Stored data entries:
━━━━━━

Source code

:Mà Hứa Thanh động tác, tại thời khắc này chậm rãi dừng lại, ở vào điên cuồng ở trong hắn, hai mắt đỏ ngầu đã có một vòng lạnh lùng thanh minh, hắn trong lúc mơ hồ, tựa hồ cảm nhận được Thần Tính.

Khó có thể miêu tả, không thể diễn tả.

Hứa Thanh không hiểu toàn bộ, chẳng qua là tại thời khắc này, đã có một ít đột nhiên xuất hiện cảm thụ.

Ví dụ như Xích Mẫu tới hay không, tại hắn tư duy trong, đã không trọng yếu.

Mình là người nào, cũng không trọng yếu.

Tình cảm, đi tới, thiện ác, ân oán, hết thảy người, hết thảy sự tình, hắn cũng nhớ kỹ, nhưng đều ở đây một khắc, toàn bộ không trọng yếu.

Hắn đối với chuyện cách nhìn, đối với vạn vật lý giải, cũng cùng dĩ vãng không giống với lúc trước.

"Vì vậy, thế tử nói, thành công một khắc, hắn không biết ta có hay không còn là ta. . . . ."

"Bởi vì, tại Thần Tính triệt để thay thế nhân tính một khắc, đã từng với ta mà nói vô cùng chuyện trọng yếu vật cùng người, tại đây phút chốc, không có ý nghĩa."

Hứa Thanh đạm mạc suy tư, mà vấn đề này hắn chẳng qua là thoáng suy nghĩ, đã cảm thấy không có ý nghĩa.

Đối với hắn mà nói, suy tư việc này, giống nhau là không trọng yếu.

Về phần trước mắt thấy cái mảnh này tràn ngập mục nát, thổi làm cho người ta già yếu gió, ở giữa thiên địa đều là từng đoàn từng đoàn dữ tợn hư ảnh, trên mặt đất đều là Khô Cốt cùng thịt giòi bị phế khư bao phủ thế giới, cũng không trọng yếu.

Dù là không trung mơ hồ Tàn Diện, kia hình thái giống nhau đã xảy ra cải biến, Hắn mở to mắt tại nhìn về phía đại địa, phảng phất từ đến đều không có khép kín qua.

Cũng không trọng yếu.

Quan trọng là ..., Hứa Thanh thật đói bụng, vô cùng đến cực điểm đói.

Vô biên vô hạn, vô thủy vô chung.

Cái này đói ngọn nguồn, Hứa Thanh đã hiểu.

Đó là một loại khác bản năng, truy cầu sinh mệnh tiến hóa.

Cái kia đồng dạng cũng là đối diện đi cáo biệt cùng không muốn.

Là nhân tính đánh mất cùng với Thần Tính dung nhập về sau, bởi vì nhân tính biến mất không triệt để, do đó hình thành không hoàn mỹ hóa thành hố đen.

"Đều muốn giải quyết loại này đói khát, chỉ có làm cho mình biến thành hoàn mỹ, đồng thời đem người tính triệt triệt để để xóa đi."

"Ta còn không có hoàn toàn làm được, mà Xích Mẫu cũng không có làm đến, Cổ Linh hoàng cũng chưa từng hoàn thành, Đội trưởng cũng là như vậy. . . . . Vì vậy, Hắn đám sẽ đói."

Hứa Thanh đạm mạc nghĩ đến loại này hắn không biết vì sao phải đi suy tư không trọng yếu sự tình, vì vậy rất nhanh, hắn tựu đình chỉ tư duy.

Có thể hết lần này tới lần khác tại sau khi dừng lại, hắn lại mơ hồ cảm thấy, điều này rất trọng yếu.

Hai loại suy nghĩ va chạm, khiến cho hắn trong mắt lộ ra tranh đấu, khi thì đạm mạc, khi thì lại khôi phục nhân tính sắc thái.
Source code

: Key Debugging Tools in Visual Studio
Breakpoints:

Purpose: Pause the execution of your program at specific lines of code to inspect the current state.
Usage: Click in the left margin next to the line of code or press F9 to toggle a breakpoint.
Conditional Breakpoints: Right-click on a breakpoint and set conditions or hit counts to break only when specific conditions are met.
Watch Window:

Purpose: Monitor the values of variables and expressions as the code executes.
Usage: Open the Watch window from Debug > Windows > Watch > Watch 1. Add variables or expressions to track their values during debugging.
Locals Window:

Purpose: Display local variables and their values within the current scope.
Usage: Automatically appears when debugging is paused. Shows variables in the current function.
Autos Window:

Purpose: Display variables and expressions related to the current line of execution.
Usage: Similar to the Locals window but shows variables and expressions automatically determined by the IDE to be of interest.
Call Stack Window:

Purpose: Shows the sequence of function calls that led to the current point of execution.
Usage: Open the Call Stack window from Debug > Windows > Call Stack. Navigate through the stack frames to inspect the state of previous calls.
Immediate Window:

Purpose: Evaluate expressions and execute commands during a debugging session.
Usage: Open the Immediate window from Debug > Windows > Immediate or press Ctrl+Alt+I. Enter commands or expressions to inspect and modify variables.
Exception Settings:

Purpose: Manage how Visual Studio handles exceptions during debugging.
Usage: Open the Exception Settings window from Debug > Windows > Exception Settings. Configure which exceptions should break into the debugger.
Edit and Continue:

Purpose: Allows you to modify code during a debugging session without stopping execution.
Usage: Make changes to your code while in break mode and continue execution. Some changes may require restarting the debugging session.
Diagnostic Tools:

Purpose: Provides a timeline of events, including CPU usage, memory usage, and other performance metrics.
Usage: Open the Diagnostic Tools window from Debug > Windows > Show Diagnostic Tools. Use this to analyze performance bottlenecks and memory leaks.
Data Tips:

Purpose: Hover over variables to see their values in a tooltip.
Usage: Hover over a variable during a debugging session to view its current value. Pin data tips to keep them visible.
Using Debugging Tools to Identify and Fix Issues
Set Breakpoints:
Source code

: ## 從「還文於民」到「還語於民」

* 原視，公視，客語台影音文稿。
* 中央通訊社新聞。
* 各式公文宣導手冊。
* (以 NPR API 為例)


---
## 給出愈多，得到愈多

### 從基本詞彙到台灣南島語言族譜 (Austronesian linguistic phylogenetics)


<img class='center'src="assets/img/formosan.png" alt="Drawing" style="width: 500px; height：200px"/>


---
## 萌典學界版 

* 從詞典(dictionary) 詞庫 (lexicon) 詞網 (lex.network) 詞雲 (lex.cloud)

━━━━━━

**EXERCISE BRIEF:** Every line above from the line with "Là nhân tính" to the line with "còn không có" is wanted, ends included; write them out exactly and add no other line.

**EXERCISE OUTPUT:**
Là nhân tính đánh mất cùng với Thần Tính dung nhập về sau, bởi vì nhân tính biến mất không triệt để, do đó hình thành không hoàn mỹ hóa thành hố đen.

"Đều muốn giải quyết loại này đói khát, chỉ có làm cho mình biến thành hoàn mỹ, đồng thời đem người tính triệt triệt để để xóa đi."

"Ta còn không có hoàn toàn làm được, mà Xích Mẫu cũng không có làm đến, Cổ Linh hoàng cũng chưa từng hoàn thành, Đội trưởng cũng là như vậy. . . . . Vì vậy, Hắn đám sẽ đói."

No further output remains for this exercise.